World War I veteran. I'm not THAT old!
This year I am completely out of the Army after all the ambiguous years in which I was over the usual age limit. Now I have been out for a full year and my uniform is just for ceremonies, like honoring the dead.
Since my 18 years of service occurred over a 44-year period, I know a lot of soldiers who have died. I grew up in a neighborhood in which most of the men were World War II veterans, including my father. I enlisted during the Vietnam War so I served with Korean War veterans who senior sergeants and officers in the 1970s Army.
Many of the senior sergeants and officers I served with after the Vietnam War and during the Cold War in the 70s and 80s have passed away. Most died after retirement. The 70s Army was not as obsessed with safety as the current Army, but that means I can recall a three soldiers I knew who died in training exercises in Europe.
From my Iraq War service, the soldiers I know personally who have died have taken their own lives.
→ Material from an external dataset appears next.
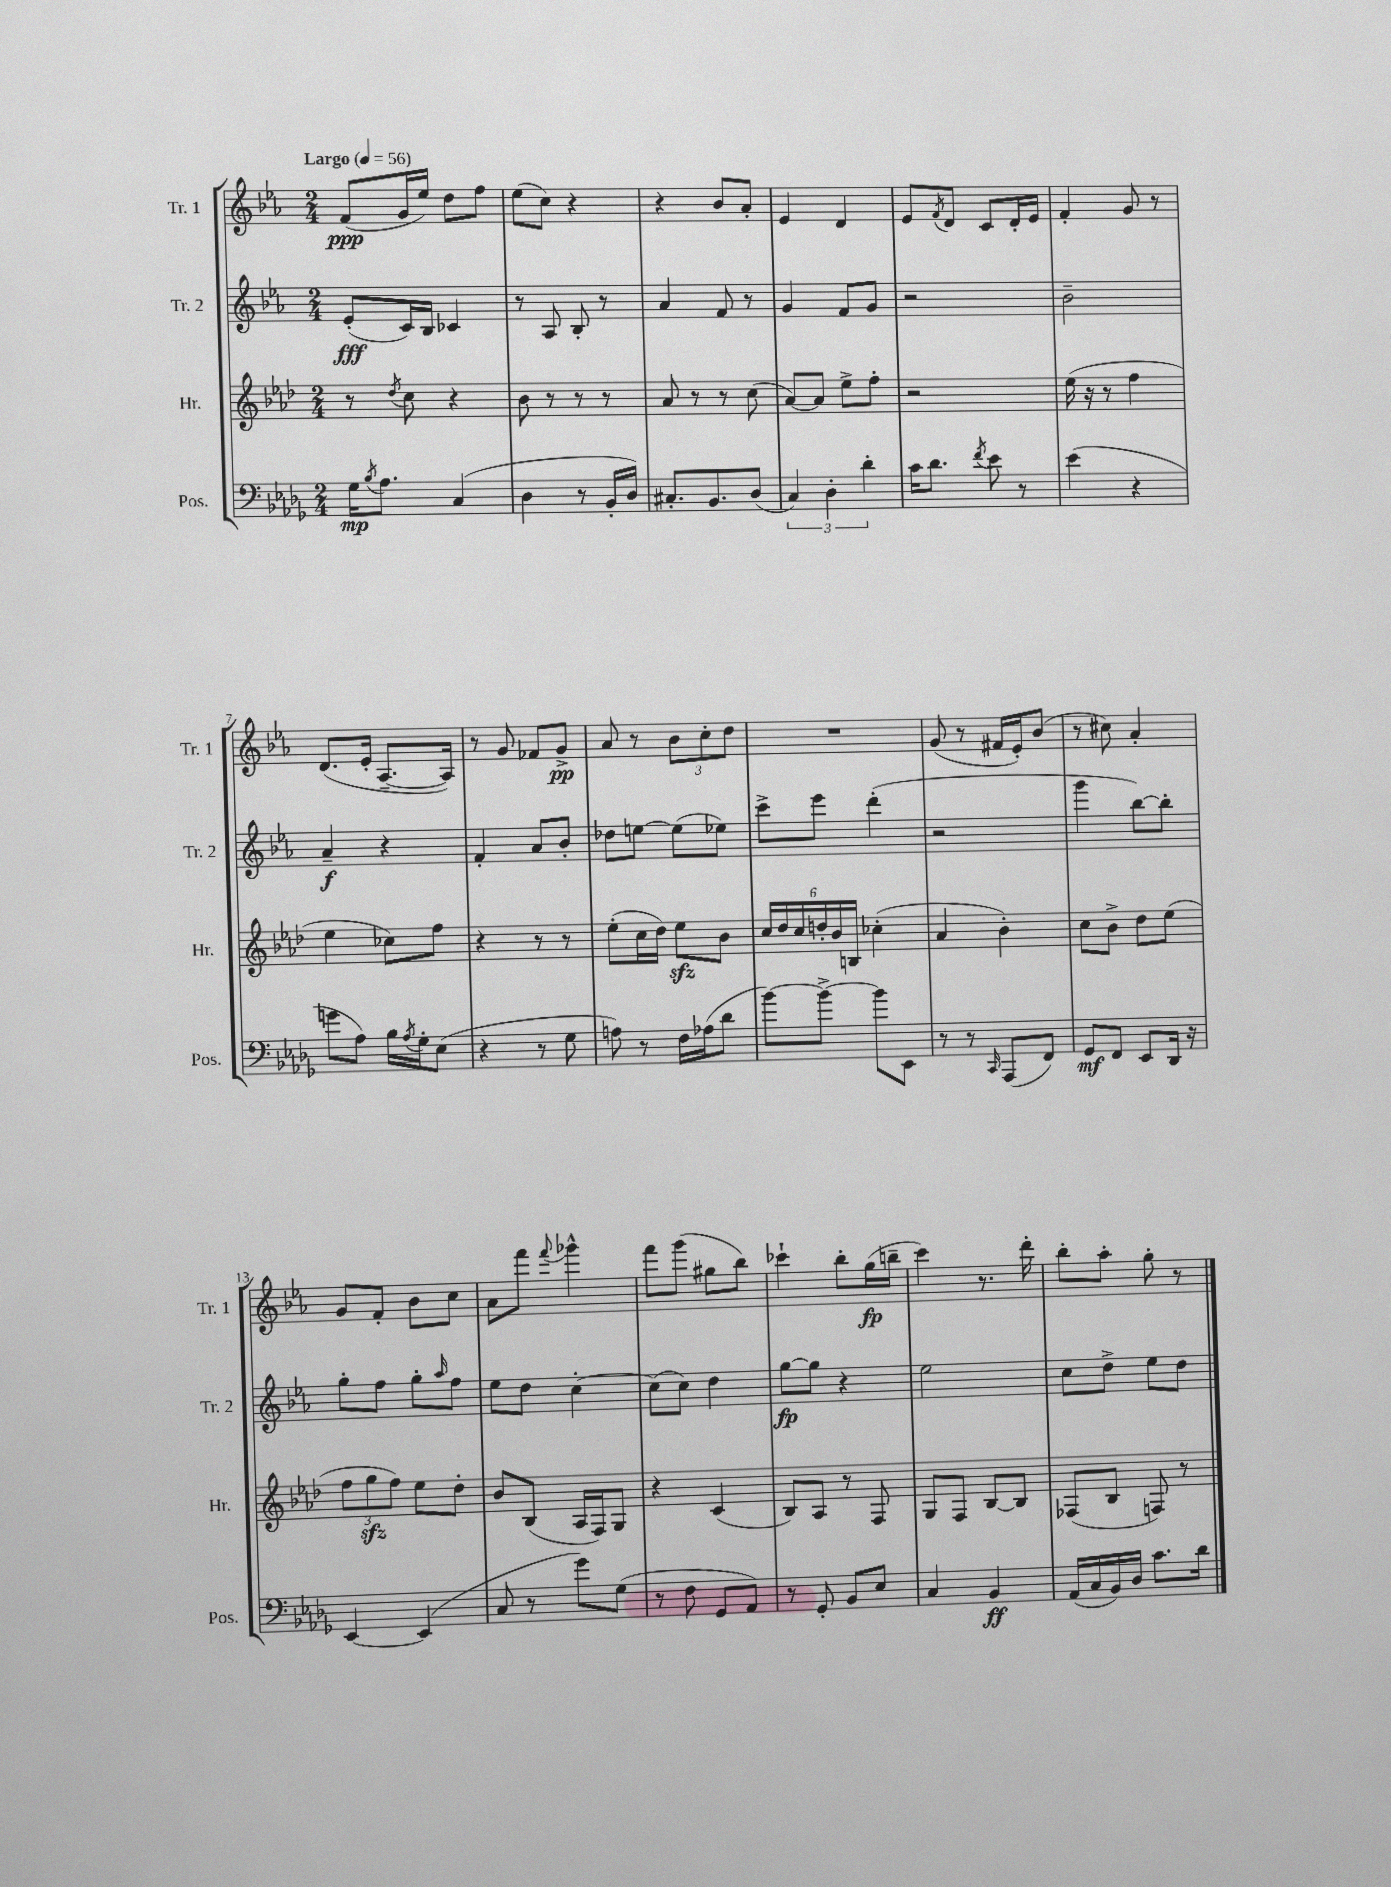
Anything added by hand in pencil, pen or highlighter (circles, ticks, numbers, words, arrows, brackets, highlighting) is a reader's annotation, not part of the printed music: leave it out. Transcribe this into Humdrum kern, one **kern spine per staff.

Partly this is because I enlisted late in the war when combat deaths were infrequent compared to the early days of the war, and partly it is demographics: I am older than almost everyone I served with between 2007 and 2016, including the Generals and the Sergeant Majors.
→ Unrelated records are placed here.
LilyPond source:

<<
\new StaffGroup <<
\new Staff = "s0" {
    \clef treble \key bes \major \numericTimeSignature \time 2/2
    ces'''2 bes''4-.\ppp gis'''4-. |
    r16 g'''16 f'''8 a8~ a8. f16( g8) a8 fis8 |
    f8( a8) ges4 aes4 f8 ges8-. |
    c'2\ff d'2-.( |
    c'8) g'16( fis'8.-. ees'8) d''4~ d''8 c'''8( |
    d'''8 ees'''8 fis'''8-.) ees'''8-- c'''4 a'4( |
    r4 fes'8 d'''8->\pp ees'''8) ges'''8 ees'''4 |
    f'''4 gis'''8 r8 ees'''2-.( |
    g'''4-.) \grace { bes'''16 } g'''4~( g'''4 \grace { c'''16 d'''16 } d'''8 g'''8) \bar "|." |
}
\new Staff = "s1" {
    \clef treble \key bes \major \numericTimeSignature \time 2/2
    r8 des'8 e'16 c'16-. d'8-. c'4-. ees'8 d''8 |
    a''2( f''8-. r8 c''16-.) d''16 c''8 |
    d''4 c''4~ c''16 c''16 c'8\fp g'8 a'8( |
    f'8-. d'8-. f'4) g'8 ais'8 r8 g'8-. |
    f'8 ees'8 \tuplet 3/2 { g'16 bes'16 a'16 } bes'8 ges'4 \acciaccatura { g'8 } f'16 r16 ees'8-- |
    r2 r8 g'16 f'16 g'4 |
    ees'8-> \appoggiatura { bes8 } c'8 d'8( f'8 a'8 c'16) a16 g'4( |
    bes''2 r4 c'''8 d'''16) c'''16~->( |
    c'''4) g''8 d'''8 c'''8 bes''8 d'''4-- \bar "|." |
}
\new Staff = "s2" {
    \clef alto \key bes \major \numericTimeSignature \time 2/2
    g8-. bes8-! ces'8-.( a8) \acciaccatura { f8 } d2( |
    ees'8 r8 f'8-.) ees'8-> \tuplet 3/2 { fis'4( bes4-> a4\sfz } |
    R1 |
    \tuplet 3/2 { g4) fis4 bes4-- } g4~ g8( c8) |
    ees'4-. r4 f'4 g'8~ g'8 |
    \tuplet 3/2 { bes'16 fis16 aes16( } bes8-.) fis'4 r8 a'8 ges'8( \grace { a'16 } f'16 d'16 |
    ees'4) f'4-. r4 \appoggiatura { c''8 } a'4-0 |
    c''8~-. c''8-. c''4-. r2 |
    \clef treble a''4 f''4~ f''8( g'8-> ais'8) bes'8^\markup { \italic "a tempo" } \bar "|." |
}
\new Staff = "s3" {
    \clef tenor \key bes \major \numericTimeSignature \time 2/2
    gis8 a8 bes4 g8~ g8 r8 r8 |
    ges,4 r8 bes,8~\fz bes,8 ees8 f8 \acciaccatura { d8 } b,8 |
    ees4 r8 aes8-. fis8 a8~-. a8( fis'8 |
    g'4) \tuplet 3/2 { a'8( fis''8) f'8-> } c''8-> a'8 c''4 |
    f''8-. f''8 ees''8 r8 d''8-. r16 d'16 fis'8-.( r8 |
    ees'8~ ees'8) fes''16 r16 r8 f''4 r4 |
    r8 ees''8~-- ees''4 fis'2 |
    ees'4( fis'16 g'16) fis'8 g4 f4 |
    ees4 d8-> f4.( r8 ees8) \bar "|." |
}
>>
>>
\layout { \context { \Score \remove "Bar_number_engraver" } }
So this weekend, I am thinking of the soldiers I know who served their country and have passed away: the World War II veterans who were the Dads of my childhood friends, the Vietnam and Korean War veterans who were my leaders during my first enlistment, and the Iraq veterans, especially those who suffered invisible wounds that led to them taking their own lives.
It was my honor and privilege to serve with every one of them.